Stroke survivors who put in 30 minutes of walking (with or without a cane) three times a week boost their quality of life. Their endurance is 20 percent greater than folks who don’t walk regularly. Walking is inexpensive, improves respiration and circulation, controls blood pressure and helps keep weight and lousy LDL cholesterol in check; all important for restoring your health.
So, if you or a loved one has had a stroke, check out our progressive walking program (step by step at RealAge.com). It starts out slowly and aims for an increase in distance and endurance every six weeks. If you are up for it, during the first six weeks, try to build up to a total of 3,000 steps per day divided between two walking sessions — as long as your doctor says it’s OK to play through.
Don’t walk this way
In one episode of “The Honeymooners," Ralph (Jackie Gleason) is trying to figure out how to stop Norton (Art Carney) from nightly sleepwalking. It makes for great 1950s TV humor. But today, we understand more about the affliction — and guess what? It’s really not a laughing matter. Sleepwalking is often a signal of deeper troubles, like depression and anxiety. In some cases, a late-night snooze ’n’ stroll even ends violently. One study found that 58 percent of sleepwalkers lash out while in the trance, and 17 percent inflict enough harm that either their bed partner or the sleepwalker ends up in the emergency room.
Sleepwalking inflicts damage to the body during waking hours, too. That’s because it prevents you from going into REM (rapid eye movement) sleep, a state of heightened brain activity and muscle immobility that is essential for information processing, memory formation and tension regulation. REM deprivation triggers chronic fatigue, weight gain and a wide range of health issues, from headaches to heart disease.

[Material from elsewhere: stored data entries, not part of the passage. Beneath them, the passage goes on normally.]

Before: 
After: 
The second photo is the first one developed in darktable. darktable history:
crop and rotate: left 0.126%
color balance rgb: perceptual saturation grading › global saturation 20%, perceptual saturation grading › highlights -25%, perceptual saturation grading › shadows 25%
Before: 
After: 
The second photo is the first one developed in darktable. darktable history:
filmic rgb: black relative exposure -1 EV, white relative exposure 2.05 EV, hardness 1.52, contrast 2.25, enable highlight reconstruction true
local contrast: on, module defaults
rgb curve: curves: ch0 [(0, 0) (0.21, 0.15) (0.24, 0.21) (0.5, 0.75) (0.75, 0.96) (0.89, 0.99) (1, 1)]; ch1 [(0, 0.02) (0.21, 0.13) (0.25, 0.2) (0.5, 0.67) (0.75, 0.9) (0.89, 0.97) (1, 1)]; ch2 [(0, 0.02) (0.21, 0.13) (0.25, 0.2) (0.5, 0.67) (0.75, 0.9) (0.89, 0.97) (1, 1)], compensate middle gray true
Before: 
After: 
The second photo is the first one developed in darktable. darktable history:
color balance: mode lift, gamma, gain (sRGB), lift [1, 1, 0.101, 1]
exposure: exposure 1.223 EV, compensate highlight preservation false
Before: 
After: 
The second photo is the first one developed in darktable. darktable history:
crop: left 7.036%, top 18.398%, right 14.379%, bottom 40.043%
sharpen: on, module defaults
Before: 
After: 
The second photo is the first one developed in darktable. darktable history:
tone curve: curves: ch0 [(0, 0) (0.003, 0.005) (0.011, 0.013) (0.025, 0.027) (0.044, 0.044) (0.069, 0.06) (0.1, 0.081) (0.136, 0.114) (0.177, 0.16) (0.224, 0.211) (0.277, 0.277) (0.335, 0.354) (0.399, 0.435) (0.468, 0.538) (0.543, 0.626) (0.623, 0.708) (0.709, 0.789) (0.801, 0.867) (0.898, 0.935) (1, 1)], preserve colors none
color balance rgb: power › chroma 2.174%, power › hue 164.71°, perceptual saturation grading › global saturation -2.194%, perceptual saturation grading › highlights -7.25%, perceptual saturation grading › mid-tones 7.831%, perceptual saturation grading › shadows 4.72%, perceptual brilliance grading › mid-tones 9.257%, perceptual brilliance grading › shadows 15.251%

If you live with someone who sleepwalks, note the timing of late-night strolls. When you see a pattern, set your alarm 15 minutes before your bedmate’s expected exit and jostle him or her into a semi-awake state. This will change the sleep cycle and hopefully prevent sleepwalking. Stress-reduction techniques — including exercise (10,000 steps a day is a good goal), meditation and psychotherapy — also may help. And many people get good results from going to a sleep clinic (this is particularly important if you live alone). Happy trails and sweet dreams.
When Mommy’s a junk food junkie
Almost 40 years ago, the song “Junk Food Junkie" told it like it is: “When that clock strikes midnight/And I’m all by myself/ … I pull out some Fritos corn chips, Dr Pepper and an ol’ Moon Pie/Then I sit back in glorious expectation/Of a genuine junk-food high." Decades later, North Americans still are addicted to high-fat, sugar-loaded treats— and we’re passing the craving from generation to generation. Pregnant moms who eat junk food give birth to kids with a built-in tolerance to these unhealthy, processed foods. That makes the little ones crave more and more fat and sugar to get the feel-good sensation these foods trigger. The result: kids who are overweight, pre-diabetic and depressed.
What do you do if you and your children are junk food junkies? Try our three steps to family freedom from junk food follies.
1. Face it. Admit you have a problem and decide together that you want to solve it. Without resolve and mutual support, you’ll all have a much harder time getting unhealthful food out of your diet.
2. Give up one indulgence a week: Do you regularly go for an un-happy meal? Cut it out: Eat home-cooked lean protein (salmon and trout), 100 percent whole grains and veggies in its place. Are you apt to buy yourself a candy bar on the weekends? Opt for a piece of fruit instead.
3. Increase your physical activity: Walking for 30 to 60 minutes a day will stimulate your feel-good brain chemicals and help make up for junk food’s addictive buzz that you’re giving up.